Work instructions: Set down all of the entries precisely as they were written.
********************
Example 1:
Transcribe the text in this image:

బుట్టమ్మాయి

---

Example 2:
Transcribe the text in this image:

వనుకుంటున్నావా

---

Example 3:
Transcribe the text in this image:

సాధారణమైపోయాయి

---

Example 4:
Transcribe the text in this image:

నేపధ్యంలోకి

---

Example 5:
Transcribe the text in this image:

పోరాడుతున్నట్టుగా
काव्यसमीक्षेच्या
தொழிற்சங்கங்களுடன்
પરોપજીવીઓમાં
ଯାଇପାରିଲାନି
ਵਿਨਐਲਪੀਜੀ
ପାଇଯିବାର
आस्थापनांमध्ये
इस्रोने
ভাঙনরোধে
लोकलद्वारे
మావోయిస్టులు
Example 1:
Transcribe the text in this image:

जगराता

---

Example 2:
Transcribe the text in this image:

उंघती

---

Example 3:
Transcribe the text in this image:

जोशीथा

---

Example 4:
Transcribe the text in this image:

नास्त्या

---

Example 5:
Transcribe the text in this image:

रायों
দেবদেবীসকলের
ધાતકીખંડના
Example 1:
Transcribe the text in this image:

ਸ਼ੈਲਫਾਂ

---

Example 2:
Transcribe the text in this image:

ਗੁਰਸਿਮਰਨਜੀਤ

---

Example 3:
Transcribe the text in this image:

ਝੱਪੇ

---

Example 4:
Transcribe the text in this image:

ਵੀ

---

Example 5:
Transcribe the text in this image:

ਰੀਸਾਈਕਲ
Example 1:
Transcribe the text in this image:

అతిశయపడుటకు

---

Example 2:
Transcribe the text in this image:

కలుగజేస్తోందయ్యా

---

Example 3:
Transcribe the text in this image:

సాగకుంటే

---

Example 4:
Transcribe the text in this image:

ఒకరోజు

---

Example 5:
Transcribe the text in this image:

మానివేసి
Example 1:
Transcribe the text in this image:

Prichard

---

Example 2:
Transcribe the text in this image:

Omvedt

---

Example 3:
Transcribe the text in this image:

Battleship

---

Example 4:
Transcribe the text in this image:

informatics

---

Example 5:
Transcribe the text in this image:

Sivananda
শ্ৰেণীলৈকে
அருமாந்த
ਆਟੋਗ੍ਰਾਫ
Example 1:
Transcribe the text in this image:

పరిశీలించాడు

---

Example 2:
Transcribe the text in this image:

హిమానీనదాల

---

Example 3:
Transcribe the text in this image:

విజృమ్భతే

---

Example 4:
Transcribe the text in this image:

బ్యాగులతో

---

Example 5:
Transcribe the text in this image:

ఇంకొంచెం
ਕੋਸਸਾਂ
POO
********************
Result below:
Example 1:
Transcribe the text in this image:

బుట్టమ్మాయి

---

Example 2:
Transcribe the text in this image:

వనుకుంటున్నావా

---

Example 3:
Transcribe the text in this image:

సాధారణమైపోయాయి

---

Example 4:
Transcribe the text in this image:

నేపధ్యంలోకి

---

Example 5:
Transcribe the text in this image:

పోరాడుతున్నట్టుగా
काव्यसमीक्षेच्या
தொழிற்சங்கங்களுடன்
પરોપજીવીઓમાં
ଯାଇପାରିଲାନି
ਵਿਨਐਲਪੀਜੀ
ପାଇଯିବାର
आस्थापनांमध्ये
इस्रोने
ভাঙনরোধে
लोकलद्वारे
మావోయిస్టులు
Example 1:
Transcribe the text in this image:

जगराता

---

Example 2:
Transcribe the text in this image:

उंघती

---

Example 3:
Transcribe the text in this image:

जोशीथा

---

Example 4:
Transcribe the text in this image:

नास्त्या

---

Example 5:
Transcribe the text in this image:

रायों
দেবদেবীসকলের
ધાતકીખંડના
Example 1:
Transcribe the text in this image:

ਸ਼ੈਲਫਾਂ

---

Example 2:
Transcribe the text in this image:

ਗੁਰਸਿਮਰਨਜੀਤ

---

Example 3:
Transcribe the text in this image:

ਝੱਪੇ

---

Example 4:
Transcribe the text in this image:

ਵੀ

---

Example 5:
Transcribe the text in this image:

ਰੀਸਾਈਕਲ
Example 1:
Transcribe the text in this image:

అతిశయపడుటకు

---

Example 2:
Transcribe the text in this image:

కలుగజేస్తోందయ్యా

---

Example 3:
Transcribe the text in this image:

సాగకుంటే

---

Example 4:
Transcribe the text in this image:

ఒకరోజు

---

Example 5:
Transcribe the text in this image:

మానివేసి
Example 1:
Transcribe the text in this image:

Prichard

---

Example 2:
Transcribe the text in this image:

Omvedt

---

Example 3:
Transcribe the text in this image:

Battleship

---

Example 4:
Transcribe the text in this image:

informatics

---

Example 5:
Transcribe the text in this image:

Sivananda
শ্ৰেণীলৈকে
அருமாந்த
ਆਟੋਗ੍ਰਾਫ
Example 1:
Transcribe the text in this image:

పరిశీలించాడు

---

Example 2:
Transcribe the text in this image:

హిమానీనదాల

---

Example 3:
Transcribe the text in this image:

విజృమ్భతే

---

Example 4:
Transcribe the text in this image:

బ్యాగులతో

---

Example 5:
Transcribe the text in this image:

ఇంకొంచెం
ਕੋਸਸਾਂ
POO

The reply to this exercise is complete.